(Saved entries)
++++++++++++++++++++
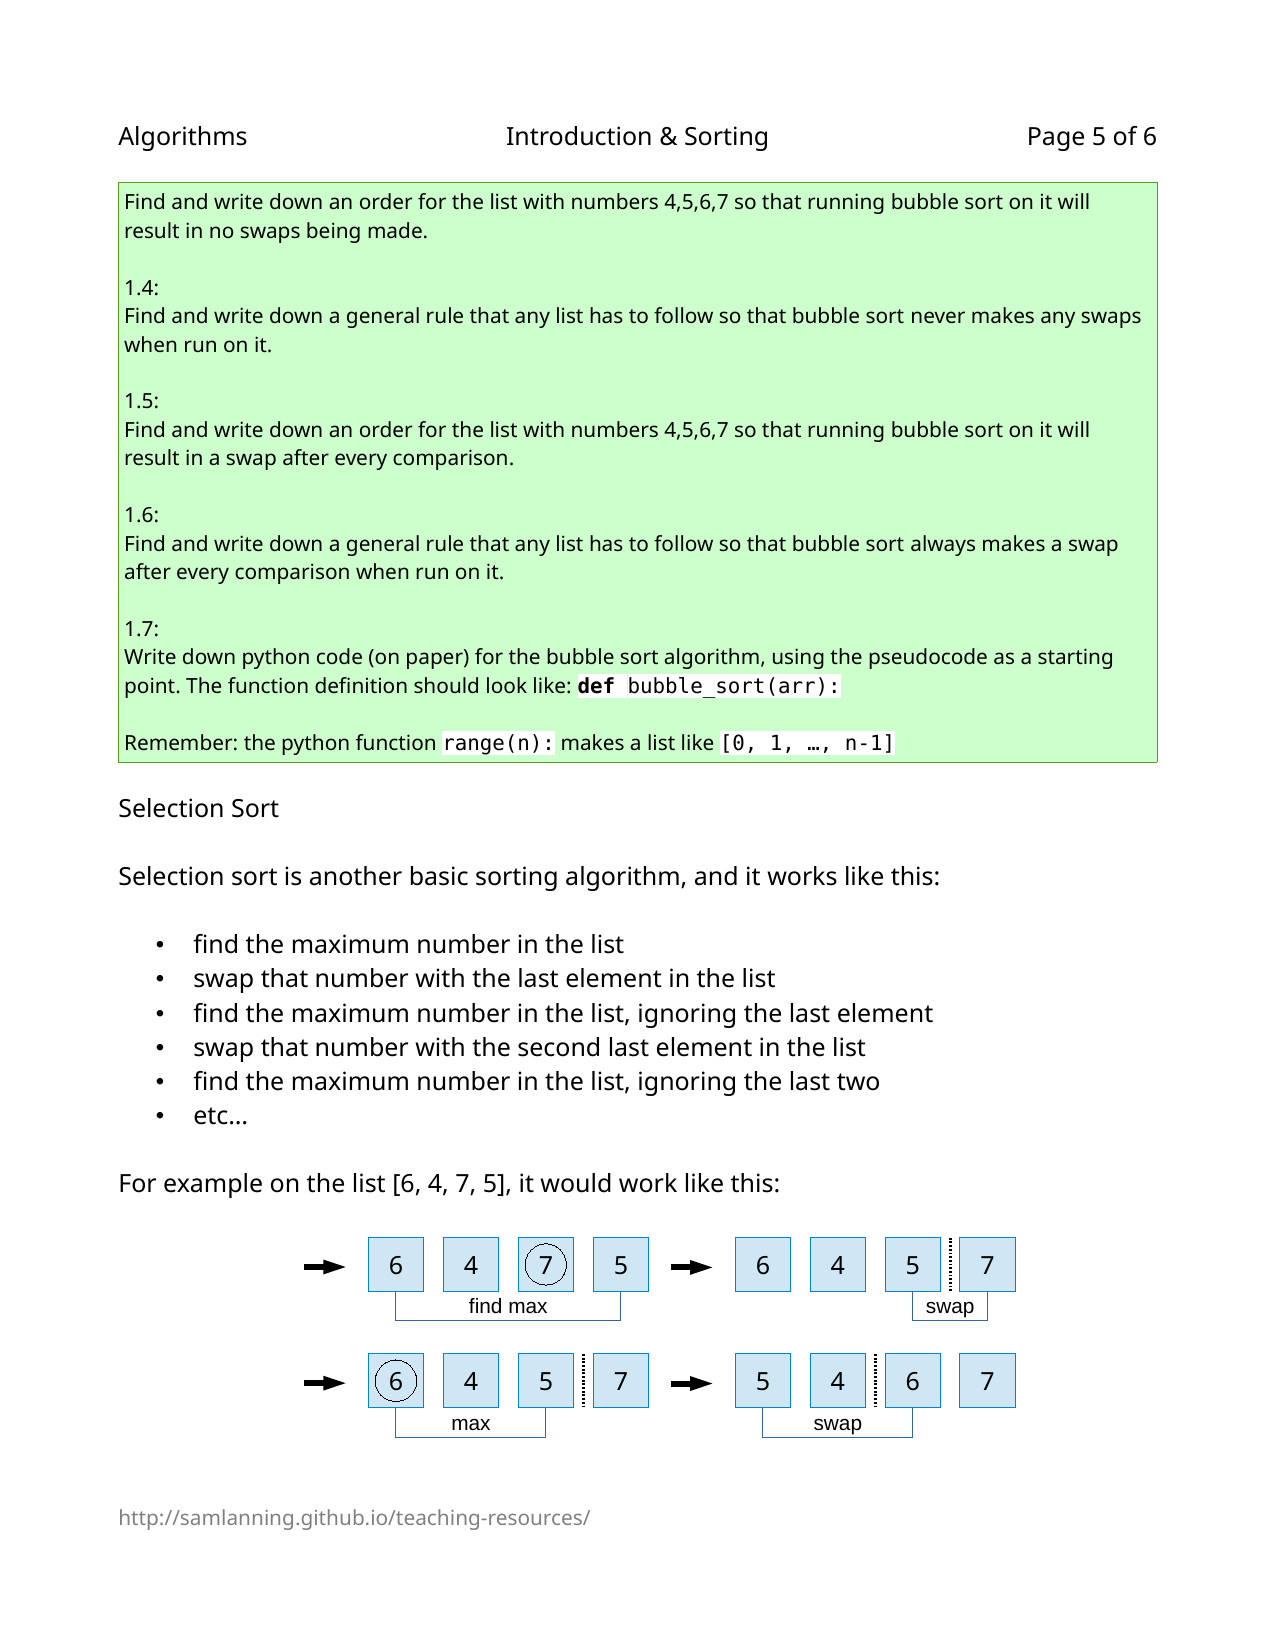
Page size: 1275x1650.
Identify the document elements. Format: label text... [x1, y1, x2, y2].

list find the maximum number in the list, ignoring the last two [156, 1063, 1157, 1097]
table_cell Find and write down an order for the list with numbers 4,5,6,7 so that running bubble sort on it will result in no swaps being made. 1.4: Find and write down a general rule that any list has to follow so that bubble sort never makes any swaps when run on it. 1.5: Find and write down an order for the list with numbers 4,5,6,7 so that running bubble sort on it will result in a swap after every comparison. 1.6: Find and write down a general rule that any list has to follow so that bubble sort always makes a swap after every comparison when run on it. 1.7: Write down python code (on paper) for the bubble sort algorithm, using the pseudocode as a starting point. The function definition should look like: def bubble_sort(arr): Remember: the python function range(n): makes a list like [0, 1, …, n-1] [119, 183, 1157, 762]
list etc… [156, 1097, 1157, 1131]
list find the maximum number in the list, ignoring the last element [156, 995, 1157, 1029]
list swap that number with the last element in the list [156, 961, 1157, 995]
text For example on the list [6, 4, 7, 5], it would work like this: [118, 1166, 1157, 1199]
text Selection sort is another basic sorting algorithm, and it works like this: [118, 859, 1157, 893]
text Selection Sort [118, 791, 1157, 825]
list swap that number with the second last element in the list [156, 1029, 1157, 1063]
list find the maximum number in the list [156, 927, 1157, 961]
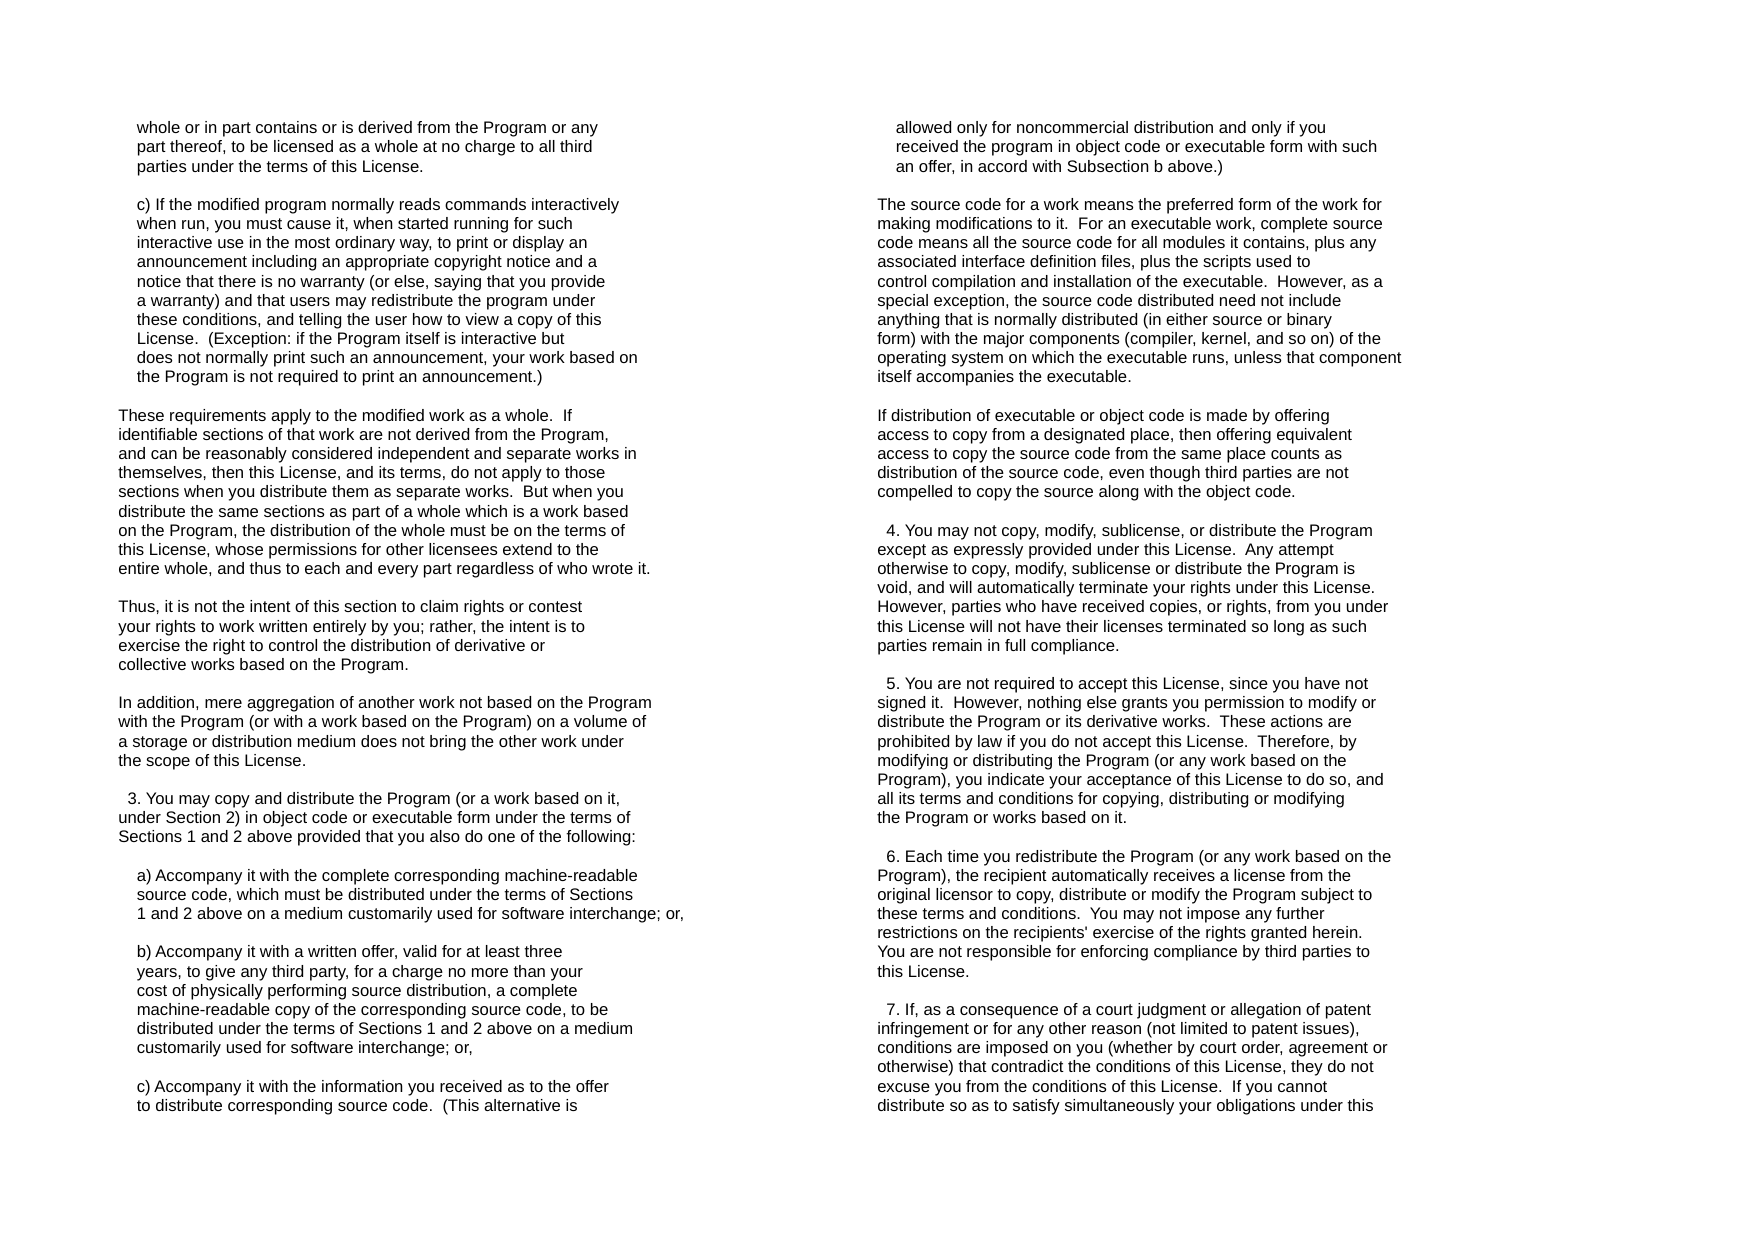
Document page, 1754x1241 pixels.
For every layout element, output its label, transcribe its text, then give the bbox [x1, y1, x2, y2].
++++++++++++++++++++
_Task brief_:
Reproduce the listing above word for word, leaving out the pictures.

_Response_:
Page size: 1275x1650.
Identify the document elements. Format: label text... [x1, y1, x2, y2].

list find the maximum number in the list, ignoring the last two [156, 1063, 1157, 1097]
table_cell Find and write down an order for the list with numbers 4,5,6,7 so that running bubble sort on it will result in no swaps being made. 1.4: Find and write down a general rule that any list has to follow so that bubble sort never makes any swaps when run on it. 1.5: Find and write down an order for the list with numbers 4,5,6,7 so that running bubble sort on it will result in a swap after every comparison. 1.6: Find and write down a general rule that any list has to follow so that bubble sort always makes a swap after every comparison when run on it. 1.7: Write down python code (on paper) for the bubble sort algorithm, using the pseudocode as a starting point. The function definition should look like: def bubble_sort(arr): Remember: the python function range(n): makes a list like [0, 1, …, n-1] [119, 183, 1157, 762]
list etc… [156, 1097, 1157, 1131]
list find the maximum number in the list, ignoring the last element [156, 995, 1157, 1029]
list swap that number with the last element in the list [156, 961, 1157, 995]
text For example on the list [6, 4, 7, 5], it would work like this: [118, 1166, 1157, 1199]
text Selection sort is another basic sorting algorithm, and it works like this: [118, 859, 1157, 893]
text Selection Sort [118, 791, 1157, 825]
list swap that number with the second last element in the list [156, 1029, 1157, 1063]
list find the maximum number in the list [156, 927, 1157, 961]
Document page, 1754x1241 pixels.
For every layout element, output its label, transcribe its text, then give the bbox [x1, y1, x2, y2].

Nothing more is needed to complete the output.